[NumericPrelude] multivariate polynomials

Lewis-Sandy, Darrell darrelll at amgen.com
Mon Jun 21 17:00:17 EDT 2010


Exactly right!   The multivariate polynomials in my problem domain are generally sparse in their monomial exponents.    

Now that I have had a chance to read your comments and read through the library, I agree with your assessment of how my multivariate polynomial type could be implemented within your framework.   I think we may have been stumbling over nomenclature.  What I have been using the notation referring to as a monomial is a finite product of invariants x1^n1 x2^n2 .. xk ^ nk (sometimes referred to as the power product), and terms of the polynomial are coefficient/power product pairs.   I am aware that what I have been referring to as terms are also referred to (with equal frequency) as monomials.
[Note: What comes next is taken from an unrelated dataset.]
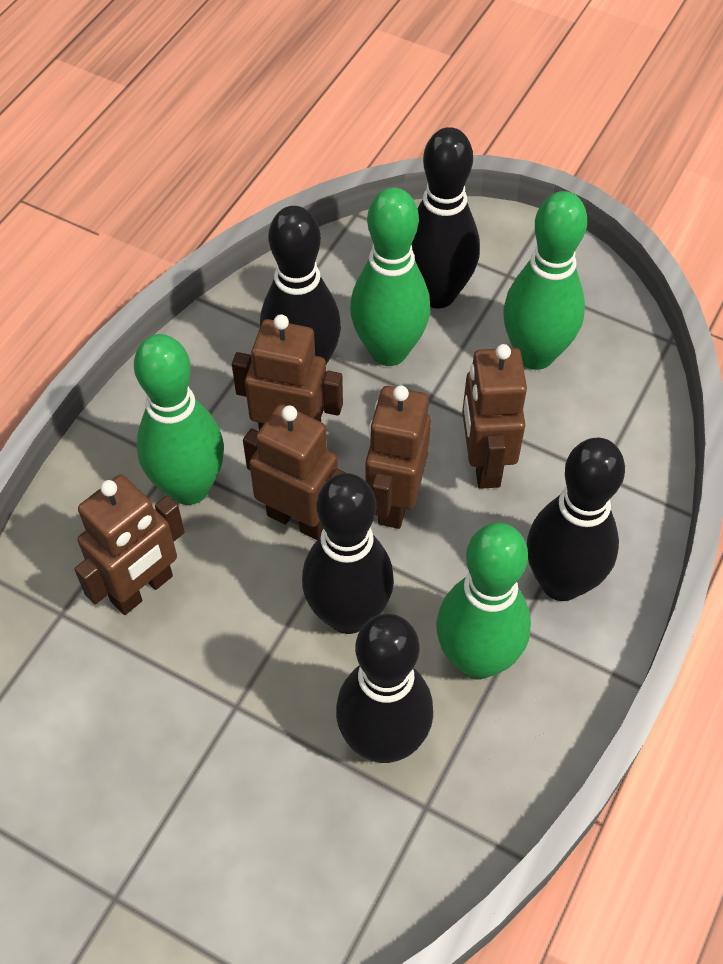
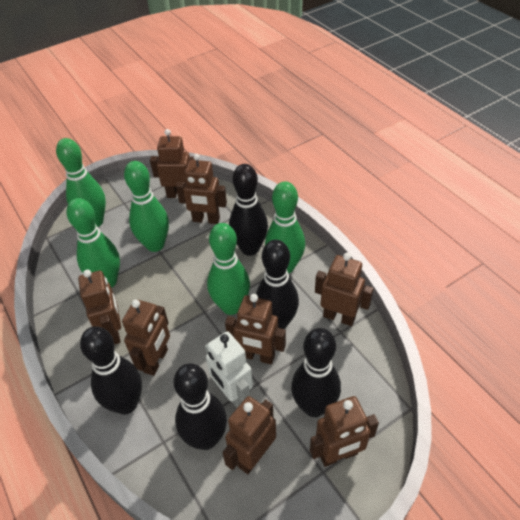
brown robot: [74,475,185,615] [232,314,343,430] [243,404,346,540] [365,385,431,529] [462,344,527,489] = 5 -> [78,270,121,345] [122,299,170,376] [150,129,194,198] [176,154,227,224] [222,396,276,474] [225,294,286,364] [310,396,379,467] [315,253,373,326] = 8
green bowling pin: [134,334,224,505] [350,187,431,366] [436,523,531,679] [503,191,587,370] = 4 -> [56,138,106,227] [67,198,120,288] [124,161,169,252] [207,223,250,315] [265,182,305,273] = 5
white robot: none = 0 -> [205,331,253,408] = 1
To avoid future confusion, I will adopt nomenclature consistent with your established convention.

Darrell


-----Original Message-----
From: Henning Thielemann [mailto:lemming at henning-thielemann.de] 
Sent: Sunday, June 20, 2010 12:49 AM
To: Lewis-Sandy, Darrell
Cc: numeric-prelude at projects.haskell.org
Subject: RE: multivariate polynomials


On Sat, 19 Jun 2010, Lewis-Sandy, Darrell wrote:

> Henning,
>
> In my polynomial library I did not have a function fromCoeffs because all my polynomials were multivariate.  Instead, I had a function fromTerms:
>
> fromTerms :: (Ring a, Ord symbol) => [(ring,Bag symbol)] -> Poly symbol ring
>
> where a term was represented as a coefficient/monomial pair, and Bag was 
> my monoidial mononomial type.

That is you do not only want a sparse polynomial representation but also a 
sparse representation of the monomial exponents using Bags, right? 
Nonetheless this would be just an instance of MathObj.Algebra, where (Bag 
symbol) with mempty=Bag.empty and mappend=Bag.union (occurrences of all 
bag elements are added) is the Monoid of monomials.